According to CNN, the car 40-year-old actor Paul Walker was in at the time of his death on November 30, 2013 has three times the horsepower of the average car and is notoriously difficult to handle, even for professional drivers. Both Paul Walker, best known for his roles in the “Fast & Furious” action films, and Roger Rodas, Walker’s driving team partner, who was behind the wheel at the time of the accident, died after the 2005 Porsche Carrera GT they were traveling in barreled into a pole and burst into flames. While Los Angeles County authorities are currently stating that speed was a factor in the crash, other questions have been raised about the car itself.
Paul Walker Death Due to Product Defect?
Recent reports and ongoing investigations are currently suggesting that there may have been a product defect in the car. Both Paul Walker and Rodas were more than capable of handling the Porsche, and there had been no indication of racing, distracted driving or driving under the influence. Several factors lead investigators to believe that a product defect could have been the cause of the accident.
A video released shows that the fire that engulfed the Porsche did not erupt until a full minute after the car clipped a light pole. The conclusion, based on a security camera video, shows black smoke beginning to rise from the scene of the crash 60 seconds after the light pole and a tree fall to the ground. Recent autopsy results show that Rodas was dead on impact from multiple traumatic injuries, but Paul Walker died from a combination of impact and the fire, leaving many to wonder if he was knocked unconscious and subsequently inhaled the smoke, unable to escape the vehicle.
A Product Defect Could Be Grounds for Legal Action
The 2005 Porsche Carrera GT is not like other traditional cars in that its maximum speed tops out at 208 miles per hour and it boasts more than 600 horsepower and a powerful V10 engine.

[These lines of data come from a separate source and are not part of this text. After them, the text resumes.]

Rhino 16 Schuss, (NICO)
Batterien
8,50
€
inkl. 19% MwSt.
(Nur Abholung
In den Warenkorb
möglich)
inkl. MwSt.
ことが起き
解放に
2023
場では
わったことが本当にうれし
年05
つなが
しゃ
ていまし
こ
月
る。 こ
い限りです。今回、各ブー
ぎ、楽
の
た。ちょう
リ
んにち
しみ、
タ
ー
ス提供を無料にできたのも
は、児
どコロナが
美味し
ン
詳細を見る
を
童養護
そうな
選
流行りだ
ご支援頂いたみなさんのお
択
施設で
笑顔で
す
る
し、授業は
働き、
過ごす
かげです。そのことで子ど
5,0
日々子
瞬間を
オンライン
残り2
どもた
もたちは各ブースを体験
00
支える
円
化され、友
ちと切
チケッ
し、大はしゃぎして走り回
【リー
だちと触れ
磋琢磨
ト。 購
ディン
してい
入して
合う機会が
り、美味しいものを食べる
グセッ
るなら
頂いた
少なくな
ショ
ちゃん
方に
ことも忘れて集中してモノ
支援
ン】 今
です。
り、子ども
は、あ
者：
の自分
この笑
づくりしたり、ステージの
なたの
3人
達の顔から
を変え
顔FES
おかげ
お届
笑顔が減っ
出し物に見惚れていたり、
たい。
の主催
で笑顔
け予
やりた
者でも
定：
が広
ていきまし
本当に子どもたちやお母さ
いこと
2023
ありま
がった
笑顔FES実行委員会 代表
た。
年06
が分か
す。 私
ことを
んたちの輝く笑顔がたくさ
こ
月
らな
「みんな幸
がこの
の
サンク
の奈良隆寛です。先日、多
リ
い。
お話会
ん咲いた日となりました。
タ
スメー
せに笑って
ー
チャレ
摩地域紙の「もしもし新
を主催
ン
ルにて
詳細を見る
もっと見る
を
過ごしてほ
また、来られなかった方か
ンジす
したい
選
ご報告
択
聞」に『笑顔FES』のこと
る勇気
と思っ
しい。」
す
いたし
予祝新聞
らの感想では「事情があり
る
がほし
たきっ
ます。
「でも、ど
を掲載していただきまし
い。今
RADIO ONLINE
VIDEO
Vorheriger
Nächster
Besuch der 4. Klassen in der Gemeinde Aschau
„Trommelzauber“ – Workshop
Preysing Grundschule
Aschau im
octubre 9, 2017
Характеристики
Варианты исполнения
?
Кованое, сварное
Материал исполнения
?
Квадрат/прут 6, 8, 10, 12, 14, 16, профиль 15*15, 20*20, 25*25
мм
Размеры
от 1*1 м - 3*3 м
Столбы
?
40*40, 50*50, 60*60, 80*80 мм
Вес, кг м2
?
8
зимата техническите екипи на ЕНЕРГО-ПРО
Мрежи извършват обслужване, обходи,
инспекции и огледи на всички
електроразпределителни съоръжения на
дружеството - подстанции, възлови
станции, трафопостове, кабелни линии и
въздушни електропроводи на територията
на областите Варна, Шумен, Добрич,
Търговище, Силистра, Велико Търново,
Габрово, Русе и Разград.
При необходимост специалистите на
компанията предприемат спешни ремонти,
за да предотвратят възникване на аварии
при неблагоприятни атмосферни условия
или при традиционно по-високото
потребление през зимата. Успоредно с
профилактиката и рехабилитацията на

Experts agree that the car was not for novices, and that the Carrera GT program started as a racing program. Although the vehicle is notoriously difficult to drive and is purely a racer’s car, both Paul Walker and Rodas, a professional racecar driver, had more than enough experience in handling these types of vehicles.
Racecar driver Randy Pobst coached the actors, including Walker, in the second “Fast & Furious” film – a series for which Walker was well-known. Pobst stated that Paul Walker was a natural car guy and by far the best driver, giving no indication that Walker nor his partner would be unable to maneuver the difficult Carrera GT. Instead, as investigators continue to look into the accident in an attempt to put the puzzle pieces together, some speculate that a product defect in the car itself could likely be the cause of the incident.
When a product defect, as it may be the case with the 2005 Porsche Carrera GT, leads to injury or death even with proper use, the consequences can be devastating. Depending on the circumstances surrounding the incident, those injured or families of deceased loved ones may be entitled to file claims to seek compensation for injuries or wrongful death. Product liability lawyers are experienced in handling these cases, and while no amount of financial compensation can take away the trauma or the loss of a life, filing a claim can help surviving family members to be able to handle the finances associated with injury or death and allow them the time to grieve that they deserve.